══ Records for the exercise

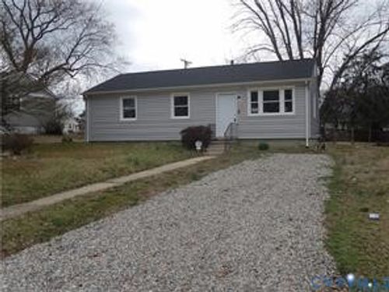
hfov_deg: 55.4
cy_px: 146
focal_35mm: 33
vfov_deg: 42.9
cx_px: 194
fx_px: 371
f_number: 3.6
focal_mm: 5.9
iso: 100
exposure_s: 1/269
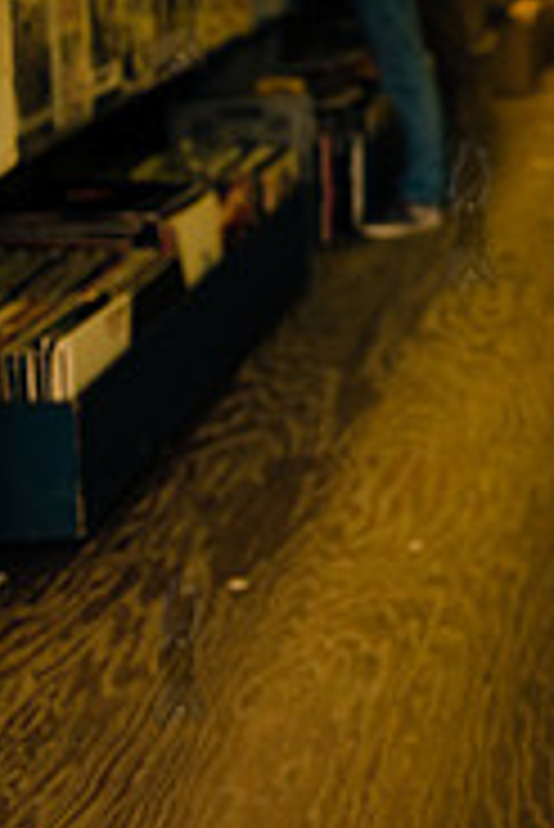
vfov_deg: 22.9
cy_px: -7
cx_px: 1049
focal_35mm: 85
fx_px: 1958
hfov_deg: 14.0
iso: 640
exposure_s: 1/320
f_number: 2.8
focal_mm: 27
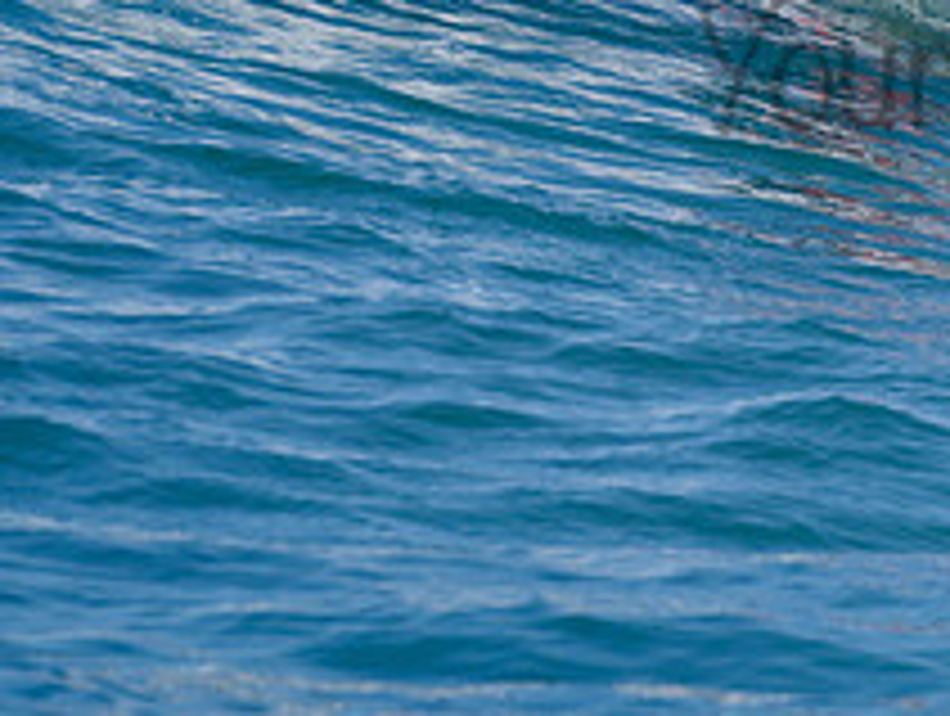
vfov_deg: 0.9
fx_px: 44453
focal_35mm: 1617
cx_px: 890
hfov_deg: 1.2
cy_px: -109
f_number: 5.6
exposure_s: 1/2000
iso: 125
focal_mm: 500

════

Skip the pictures, then retype every line above exactly.

• _Answer below_:
hfov_deg: 55.4
cy_px: 146
focal_35mm: 33
vfov_deg: 42.9
cx_px: 194
fx_px: 371
f_number: 3.6
focal_mm: 5.9
iso: 100
exposure_s: 1/269
vfov_deg: 22.9
cy_px: -7
cx_px: 1049
focal_35mm: 85
fx_px: 1958
hfov_deg: 14.0
iso: 640
exposure_s: 1/320
f_number: 2.8
focal_mm: 27
vfov_deg: 0.9
fx_px: 44453
focal_35mm: 1617
cx_px: 890
hfov_deg: 1.2
cy_px: -109
f_number: 5.6
exposure_s: 1/2000
iso: 125
focal_mm: 500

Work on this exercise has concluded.